If there was a typical “Flying Nun” band in the mid-‘80s, Straitjacket Fits were its antithesis. Short of star power and brooding good looks (unless you counted Graeme Downes’ handsome bookishness or Martin Phillipps’ round-faced cuteness), the label’s good shepherd (haw-haw) must have blanched (or maybe just smiled) at the cool cache ‘the Fits’ instantly brought to the label.

Mind you, hindsight is often just poor memory, and maybe at the beginning they just seemed like another bunch of dour Dunedin youths with black jerseys and pudding bowl haircuts. 

In fact, Bored Games (and later The Double Happys) had two potential rock stars in their ranks, Shayne Carter and Wayne Elsey, but that came to a messy, tragic end, and after a suitable period of mourning, we were warned of Carter’s impending greatness by the apocalyptic one-off with Peter Jefferies, ‘Randolph’s Going Home’. 

I find ‘She Speeds’ hard to listen to now, so coiled and intense and perfect and instantly gob-smackingly memorable that it’s branded permanently in my psyche; but when it was released in ‘86 it seemed like there had never been a song like it, and there probably isn’t. Blessed with a bridge that rang with the Byrds-like harmonies of former Orange man Andrew Brough, the song’s ultimate genius was in its contrast with the roller coaster “here we go again” momentum of the chorus and its unforgettable Carter guitar lines.

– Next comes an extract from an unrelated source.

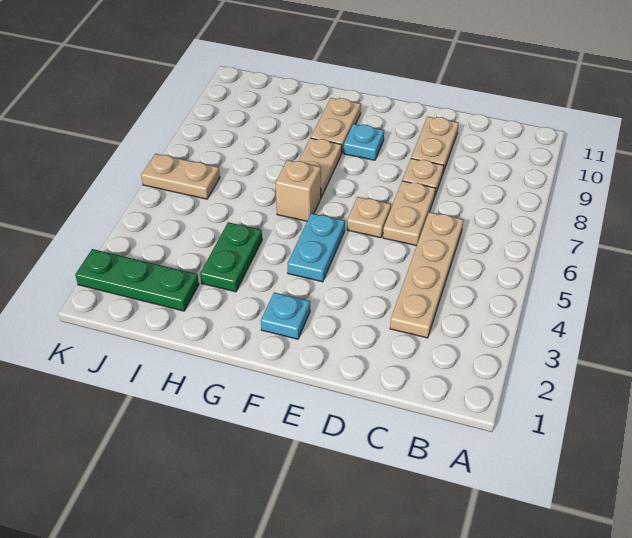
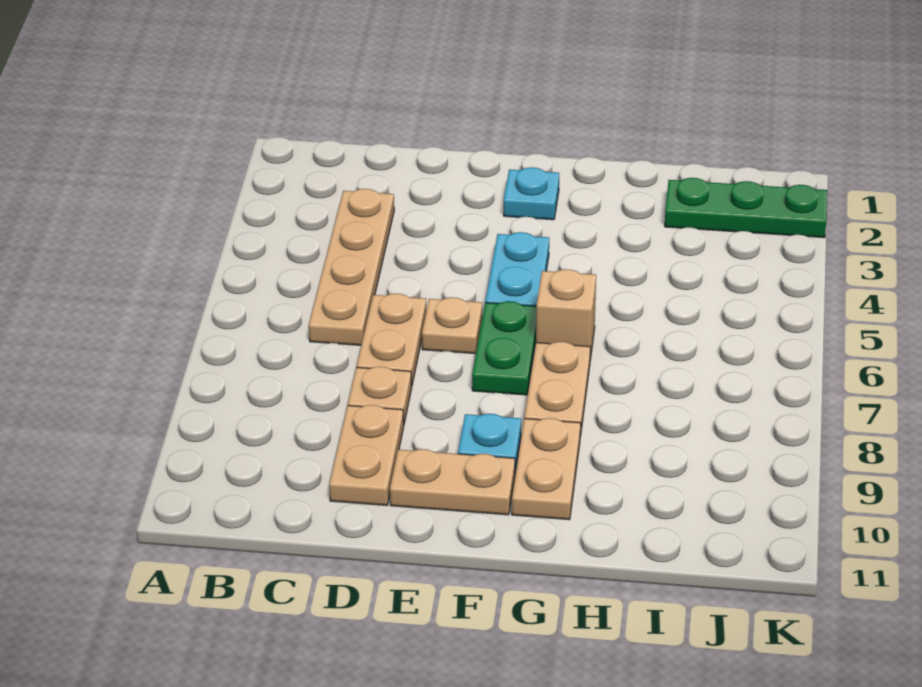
green 1x2 plate [200,222,262,292] -> green 1x2 plate moved to [472,301,536,395]
tan 1x2 plate [141,154,220,199] -> tan 1x2 plate moved to [390,449,515,515]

Rock journalism talks too much about success and industry, and we’ve all heard those sob stories about Straitjacket Fits and how they nearly made it overseas, but how it all went horribly wrong. None of that matters now, because we’ve got the music, and their albums are full of coruscating, surging genius. This is guitar-based rock music the way it is supposed to sound; informed by history, meaning every word and every gesture, surging with hormones, genuine and real but unconcerned with that boring word “authenticity”. Straitjacket Fits were all about the imperative to burst through to the sublime, breaking on through to a different place (and Shayne would hate me for saying this, but they remind me of the Doors in that way. I know, I know, Carter is a much less pretentious shaman than Jim Morrison, but…)

Since ‘the Fits’, Shayne has gone on to Dimmer, and this sentiment goes against general opinion, but I think his songs are even better these days; now he really gets inside them, knows how to examine them, work his way back out from the song like a happy munching worm in an apple. And he still writes guitar riffs that come straight from Satan, or Jehovah, or wherever. 

Straitjacket Fits, then. A couple of classic albums, 'Hail' and 'Melt', combining Carter’s burning grooves with Brough’s harmonic splendour; one last without Brough ('Blow') that at the time seemed too dark, too monochromatic. Listen to it now, as I did the other day, and it’s stupendous; rich, and less dated than all that grunge stuff that was so hip at the time. But back to 'Hail': what a record, with their utterly cool version of Laughing Len Cohen’s ‘So Long, Marianne’ and, on the CD, their first EP, Life In One Chord, added for good measure. But Melt is generally considered their best work, despite somewhat dated production, and contains key songs like ‘Bad Note For A Heart’ and Brough’s ‘Down In Splendour’.

At its core, Straitjacket Fits were Shayne Carter with able accomplices (did I mention their powerhouse rhythm section of drummer John Collie and bassist David Wood?), but in the end, it was all about Carter’s brooding intent, and those malevolent riffs that have a sense of otherness that few “normal” rock groups could ever muster. They rock(ed).